-- GIVEN PASSAGE --
========================================================================

It’s hard not to love virtualization. The ability to create dozens of virtual servers (or “appliances”) as files within a single physical server can cut power consumption, save space, make IT admins’ jobs easier, and allow them create separate environments for testing new applications at will. No wonder this is one of the fastest growing technologies in businesses large and small.

But everything has its drawbacks, and virtualization is no exception.

“There’s no free lunch,” says Woflgang Kandek, CTO of Qualys, which offers on-demand compliance and vulnerability management. “Security is one of the things you have to worry about more when you use virtual servers.”

Virtualization security risks

Why does virtualization mean paying more attention to security? Here are the reasons, and tips for addressing them:

  1. You’re adding an operating system. This aspect of virtualization is easy to forget, because most virtual servers act like real servers, running a Microsoft Windows or other platform. But in fact, the virtualization application itself (VMware, Microsoft Hyper-V, Xen, etc.) becomes the operating system on the server where it resides, with the operating systems of the virtual servers running as applications hosted on that system. Like any other operating system, virtualization software needs to be patched and updated regularly, to ward off security threats, in addition to the patch management you still need to maintain whatever operating system the virtual server or servers are running. “So now you have two operating systems to monitor and patch, instead of one,” Kandek says.
  2. Traditional intrusion detection won’t work on virtual servers. Intrusion detection (and intrusion prevention) generally functions by monitoring network traffic and raising a red flag if there’s a traffic spike or type of traffic not explained by legitimate operations. But because there’s no way to monitor traffic between virtual servers on one physical host, you can’t count on them to alert you to a security breach in a virtual server.
  3. Malware can spread among virtual servers. With traditional intrusion detection blind to activity between virtual servers, it’s easy for a virus or other malignant software to spread from one virtual server to another. And beyond -- because virtualization is often used in conjunction with clustering that moves data and applications among two or more servers, to provide load-balancing and “failover” in case one server in the cluster encounters a problem. “This is not something any network monitoring system can analyze,” says Amir Ben-Efraim, CEO of Altor Networks, which provides virtual firewalls that protect virtual servers. A virtual firewall can add a layer of protection at the virtual level, to fill the gap left by traditional security methods.

========================================================================

-- STORED DATA --
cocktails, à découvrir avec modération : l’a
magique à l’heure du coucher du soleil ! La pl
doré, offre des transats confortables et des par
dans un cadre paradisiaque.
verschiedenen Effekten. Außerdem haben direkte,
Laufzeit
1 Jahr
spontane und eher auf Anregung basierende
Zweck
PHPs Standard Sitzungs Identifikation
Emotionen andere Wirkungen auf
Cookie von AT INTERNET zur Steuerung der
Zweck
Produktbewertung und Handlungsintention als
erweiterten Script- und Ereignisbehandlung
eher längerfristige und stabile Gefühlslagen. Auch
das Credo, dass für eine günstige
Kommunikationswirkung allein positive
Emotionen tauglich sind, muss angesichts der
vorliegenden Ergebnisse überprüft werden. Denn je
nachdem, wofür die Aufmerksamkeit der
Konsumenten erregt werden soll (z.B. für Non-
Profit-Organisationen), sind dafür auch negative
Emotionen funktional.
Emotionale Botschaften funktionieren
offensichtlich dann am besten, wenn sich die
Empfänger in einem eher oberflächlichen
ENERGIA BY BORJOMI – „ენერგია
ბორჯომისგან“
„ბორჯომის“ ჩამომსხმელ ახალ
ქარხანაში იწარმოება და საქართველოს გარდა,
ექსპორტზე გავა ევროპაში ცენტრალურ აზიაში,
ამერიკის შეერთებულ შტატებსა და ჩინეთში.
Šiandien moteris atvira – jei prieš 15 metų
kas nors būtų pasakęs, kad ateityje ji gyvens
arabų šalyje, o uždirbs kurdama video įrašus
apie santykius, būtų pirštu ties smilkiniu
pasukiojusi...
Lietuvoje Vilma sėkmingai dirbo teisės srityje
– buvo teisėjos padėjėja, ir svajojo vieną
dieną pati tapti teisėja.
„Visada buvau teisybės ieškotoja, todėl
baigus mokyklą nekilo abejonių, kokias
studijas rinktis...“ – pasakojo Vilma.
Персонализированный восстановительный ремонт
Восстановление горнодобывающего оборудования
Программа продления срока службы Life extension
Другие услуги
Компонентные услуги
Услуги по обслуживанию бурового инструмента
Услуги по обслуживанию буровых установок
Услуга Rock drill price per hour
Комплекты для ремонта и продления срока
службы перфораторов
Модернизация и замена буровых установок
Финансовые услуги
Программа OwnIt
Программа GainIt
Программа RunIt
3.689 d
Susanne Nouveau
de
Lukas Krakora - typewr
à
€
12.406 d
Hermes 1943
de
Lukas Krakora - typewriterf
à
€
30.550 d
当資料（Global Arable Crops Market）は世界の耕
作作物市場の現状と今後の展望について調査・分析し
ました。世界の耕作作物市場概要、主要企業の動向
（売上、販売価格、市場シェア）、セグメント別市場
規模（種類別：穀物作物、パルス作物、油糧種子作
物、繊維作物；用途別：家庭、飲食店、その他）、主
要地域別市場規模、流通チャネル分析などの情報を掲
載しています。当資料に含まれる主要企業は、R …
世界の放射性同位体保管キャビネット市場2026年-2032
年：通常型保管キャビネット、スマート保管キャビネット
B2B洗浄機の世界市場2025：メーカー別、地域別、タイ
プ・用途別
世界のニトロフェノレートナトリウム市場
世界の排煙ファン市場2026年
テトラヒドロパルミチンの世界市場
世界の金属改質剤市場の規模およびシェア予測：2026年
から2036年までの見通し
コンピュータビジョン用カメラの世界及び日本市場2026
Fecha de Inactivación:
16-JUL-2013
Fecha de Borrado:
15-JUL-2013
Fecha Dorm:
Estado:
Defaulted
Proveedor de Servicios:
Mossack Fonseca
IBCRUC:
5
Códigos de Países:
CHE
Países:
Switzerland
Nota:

========================================================================

-- GOAL OF THE EXERCISE --
Continue the article on virtualization security risks, picking up right after its final sentence.

-- WRITTEN RESPONSE --
  4. Confidential data can be compromised. Because there’s no way to monitor traffic flow between virtual servers sharing the same physical server, there’s no way to tell whether confidential or legally protected data (such as medical records or credit card numbers) have been compromised. “I would suggest keeping such data segregated on a separate physical sever,” Kandek says.
  5. Today’s malware is virtual-aware. Viruses often meet their fate in virtual servers where IT staff test applications and then destroy the server once the malware is detected. People who write viruses are aware of this, and have begun creating special “virtual-aware” viruses that can tell when they’re in a virtual environment. Though they’ve mostly used this knowledge to hide so far, they could easily be adjusted to attack virtual servers’ vulnerabilities instead. According to research by the antivirus company ESET, more than 200,000 virtual-aware malwares were at large in November 2008. What this means is that if you’re running virtual servers, virus protection is especially critical.
  6. Your outsourcer may not know any of the above. If you’re outsourcing some or all of your IT security, or using hosted servers, make sure your provider is fully aware of the special security issues surrounding virtualization and has appropriate protections in place. “Those extra protections should be part of the outsource agreement,” Kandek says.

Virtualization offers many advantages over working with physical servers. Staying aware of its special security issues can keep those benefits from putting your data at risk.